**WHAT TO PRODUCE**
Could you transcribe every record below exactly as written, excluding the pictures?

━━ EXTRACTED RECORDS

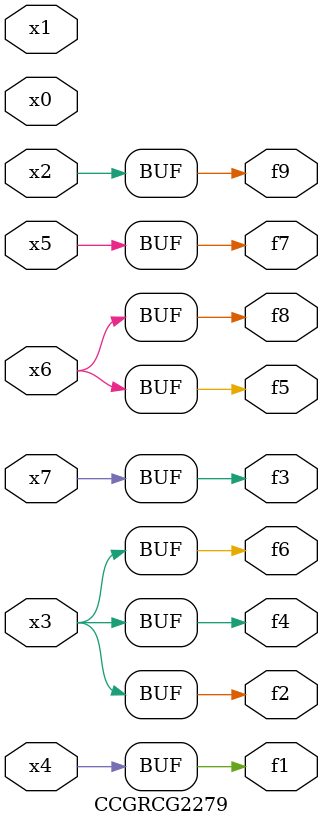
<source format=v>
module CCGRCG2279(
	input x0, x1, x2, x3, x4, x5, x6, x7,
	output f1, f2, f3, f4, f5, f6, f7, f8, f9
);
	assign f1 = x4;
	assign f2 = x3;
	assign f3 = x7;
	assign f4 = x3;
	assign f5 = x6;
	assign f6 = x3;
	assign f7 = x5;
	assign f8 = x6;
	assign f9 = x2;
endmodule

</source>
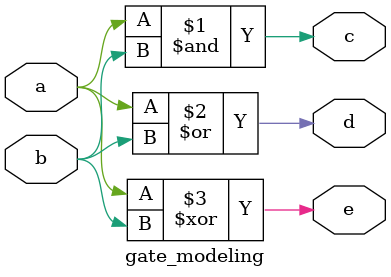
<source format=v>
module gate_modeling(input a, b, 
			output c, d, e);
	
	
and(c, a, b);
or(d, a, b);
xor(e, a, b );


endmodule 

</source>
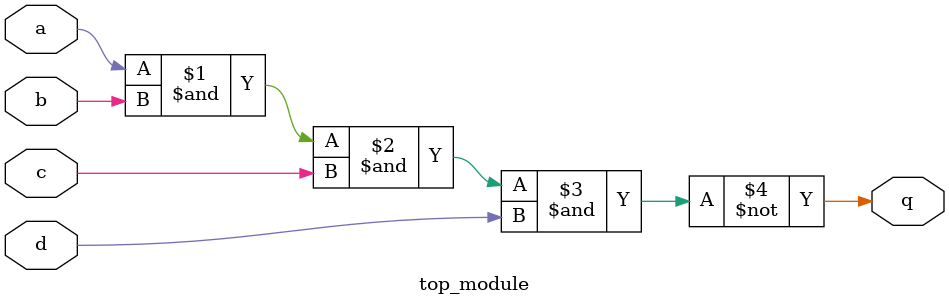
<source format=sv>
module top_module (
	input a, 
	input b, 
	input c, 
	input d,
	output q
);
	assign q = ~(a & b & c & d);
endmodule

</source>
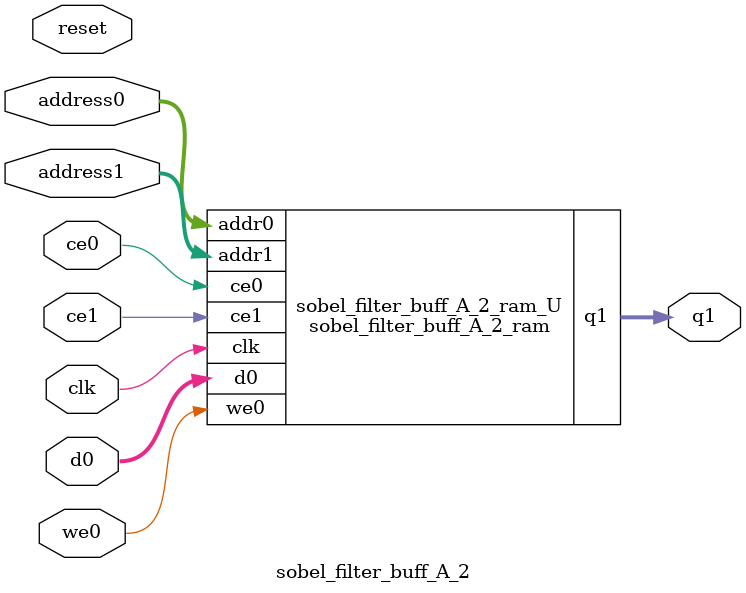
<source format=v>

`timescale 1 ns / 1 ps
module sobel_filter_buff_A_2_ram (addr0, ce0, d0, we0, addr1, ce1, q1,  clk);

parameter DWIDTH = 8;
parameter AWIDTH = 11;
parameter MEM_SIZE = 1920;

input[AWIDTH-1:0] addr0;
input ce0;
input[DWIDTH-1:0] d0;
input we0;
input[AWIDTH-1:0] addr1;
input ce1;
output reg[DWIDTH-1:0] q1;
input clk;

(* ram_style = "block" *)reg [DWIDTH-1:0] ram[MEM_SIZE-1:0];




always @(posedge clk)  
begin 
    if (ce0) 
    begin
        if (we0) 
        begin 
            ram[addr0] <= d0; 
        end 
    end
end


always @(posedge clk)  
begin 
    if (ce1) 
    begin
            q1 <= ram[addr1];
    end
end


endmodule


`timescale 1 ns / 1 ps
module sobel_filter_buff_A_2(
    reset,
    clk,
    address0,
    ce0,
    we0,
    d0,
    address1,
    ce1,
    q1);

parameter DataWidth = 32'd8;
parameter AddressRange = 32'd1920;
parameter AddressWidth = 32'd11;
input reset;
input clk;
input[AddressWidth - 1:0] address0;
input ce0;
input we0;
input[DataWidth - 1:0] d0;
input[AddressWidth - 1:0] address1;
input ce1;
output[DataWidth - 1:0] q1;



sobel_filter_buff_A_2_ram sobel_filter_buff_A_2_ram_U(
    .clk( clk ),
    .addr0( address0 ),
    .ce0( ce0 ),
    .d0( d0 ),
    .we0( we0 ),
    .addr1( address1 ),
    .ce1( ce1 ),
    .q1( q1 ));

endmodule


</source>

━━━━

**REPLY TO THE EXERCISE**
<source format=v>
module CCGRCG2279(
	input x0, x1, x2, x3, x4, x5, x6, x7,
	output f1, f2, f3, f4, f5, f6, f7, f8, f9
);
	assign f1 = x4;
	assign f2 = x3;
	assign f3 = x7;
	assign f4 = x3;
	assign f5 = x6;
	assign f6 = x3;
	assign f7 = x5;
	assign f8 = x6;
	assign f9 = x2;
endmodule

</source>
<source format=v>
module gate_modeling(input a, b, 
			output c, d, e);
	
	
and(c, a, b);
or(d, a, b);
xor(e, a, b );


endmodule 

</source>
<source format=sv>
module top_module (
	input a, 
	input b, 
	input c, 
	input d,
	output q
);
	assign q = ~(a & b & c & d);
endmodule

</source>
<source format=v>

`timescale 1 ns / 1 ps
module sobel_filter_buff_A_2_ram (addr0, ce0, d0, we0, addr1, ce1, q1,  clk);

parameter DWIDTH = 8;
parameter AWIDTH = 11;
parameter MEM_SIZE = 1920;

input[AWIDTH-1:0] addr0;
input ce0;
input[DWIDTH-1:0] d0;
input we0;
input[AWIDTH-1:0] addr1;
input ce1;
output reg[DWIDTH-1:0] q1;
input clk;

(* ram_style = "block" *)reg [DWIDTH-1:0] ram[MEM_SIZE-1:0];




always @(posedge clk)  
begin 
    if (ce0) 
    begin
        if (we0) 
        begin 
            ram[addr0] <= d0; 
        end 
    end
end


always @(posedge clk)  
begin 
    if (ce1) 
    begin
            q1 <= ram[addr1];
    end
end


endmodule


`timescale 1 ns / 1 ps
module sobel_filter_buff_A_2(
    reset,
    clk,
    address0,
    ce0,
    we0,
    d0,
    address1,
    ce1,
    q1);

parameter DataWidth = 32'd8;
parameter AddressRange = 32'd1920;
parameter AddressWidth = 32'd11;
input reset;
input clk;
input[AddressWidth - 1:0] address0;
input ce0;
input we0;
input[DataWidth - 1:0] d0;
input[AddressWidth - 1:0] address1;
input ce1;
output[DataWidth - 1:0] q1;



sobel_filter_buff_A_2_ram sobel_filter_buff_A_2_ram_U(
    .clk( clk ),
    .addr0( address0 ),
    .ce0( ce0 ),
    .d0( d0 ),
    .we0( we0 ),
    .addr1( address1 ),
    .ce1( ce1 ),
    .q1( q1 ));

endmodule


</source>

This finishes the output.